**YOUR ASSIGNMENT**.
Pull out from the material below all lines with "курсе".

═══ MATERIAL FOR THIS EXERCISE ═══

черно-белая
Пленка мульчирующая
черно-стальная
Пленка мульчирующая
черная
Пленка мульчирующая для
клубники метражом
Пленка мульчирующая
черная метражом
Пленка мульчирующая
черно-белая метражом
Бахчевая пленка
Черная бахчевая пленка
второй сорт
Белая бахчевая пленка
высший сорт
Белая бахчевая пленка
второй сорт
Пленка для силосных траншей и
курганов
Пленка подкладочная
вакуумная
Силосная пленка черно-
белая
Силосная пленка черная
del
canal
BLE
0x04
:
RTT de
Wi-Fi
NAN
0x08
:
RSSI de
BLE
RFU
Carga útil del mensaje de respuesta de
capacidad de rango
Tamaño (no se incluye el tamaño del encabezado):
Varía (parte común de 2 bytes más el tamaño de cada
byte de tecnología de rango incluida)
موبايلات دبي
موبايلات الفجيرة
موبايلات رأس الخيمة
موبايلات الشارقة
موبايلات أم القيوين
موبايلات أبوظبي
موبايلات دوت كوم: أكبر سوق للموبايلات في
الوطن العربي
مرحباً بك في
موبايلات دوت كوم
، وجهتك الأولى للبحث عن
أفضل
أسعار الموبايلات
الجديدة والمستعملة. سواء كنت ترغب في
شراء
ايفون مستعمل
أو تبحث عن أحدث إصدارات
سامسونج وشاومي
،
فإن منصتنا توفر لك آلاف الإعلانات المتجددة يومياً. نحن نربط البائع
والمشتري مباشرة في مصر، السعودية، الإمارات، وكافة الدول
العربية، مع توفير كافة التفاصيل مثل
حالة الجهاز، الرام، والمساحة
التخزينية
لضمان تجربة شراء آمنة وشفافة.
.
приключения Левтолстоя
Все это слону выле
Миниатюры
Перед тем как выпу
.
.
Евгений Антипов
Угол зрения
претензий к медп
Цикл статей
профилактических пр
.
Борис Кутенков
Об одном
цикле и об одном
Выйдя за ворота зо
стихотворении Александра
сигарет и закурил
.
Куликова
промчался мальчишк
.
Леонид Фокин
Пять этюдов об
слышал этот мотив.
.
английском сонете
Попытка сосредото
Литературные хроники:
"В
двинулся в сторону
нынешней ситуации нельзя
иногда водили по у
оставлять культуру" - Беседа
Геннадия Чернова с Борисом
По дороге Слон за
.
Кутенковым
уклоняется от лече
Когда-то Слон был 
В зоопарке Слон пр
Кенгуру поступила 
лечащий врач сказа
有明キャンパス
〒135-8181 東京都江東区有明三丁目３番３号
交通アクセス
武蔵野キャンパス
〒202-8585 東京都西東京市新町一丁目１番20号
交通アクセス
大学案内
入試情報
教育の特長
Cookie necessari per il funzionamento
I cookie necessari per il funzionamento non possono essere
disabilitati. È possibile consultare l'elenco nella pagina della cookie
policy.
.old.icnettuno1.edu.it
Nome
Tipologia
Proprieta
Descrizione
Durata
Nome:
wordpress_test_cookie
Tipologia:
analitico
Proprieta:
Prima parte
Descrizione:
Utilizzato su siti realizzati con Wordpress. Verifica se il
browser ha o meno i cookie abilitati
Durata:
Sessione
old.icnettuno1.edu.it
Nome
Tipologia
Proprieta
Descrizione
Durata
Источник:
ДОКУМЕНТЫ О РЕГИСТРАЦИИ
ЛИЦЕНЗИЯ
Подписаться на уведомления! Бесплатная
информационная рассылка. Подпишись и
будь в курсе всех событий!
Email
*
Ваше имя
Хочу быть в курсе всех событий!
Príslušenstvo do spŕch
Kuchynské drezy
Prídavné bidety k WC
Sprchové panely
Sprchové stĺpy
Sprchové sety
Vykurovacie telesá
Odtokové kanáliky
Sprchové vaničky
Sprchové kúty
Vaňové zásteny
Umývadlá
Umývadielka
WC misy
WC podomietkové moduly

═══

**ANSWER FOR THE TASK**.
будь в курсе всех событий!
Хочу быть в курсе всех событий!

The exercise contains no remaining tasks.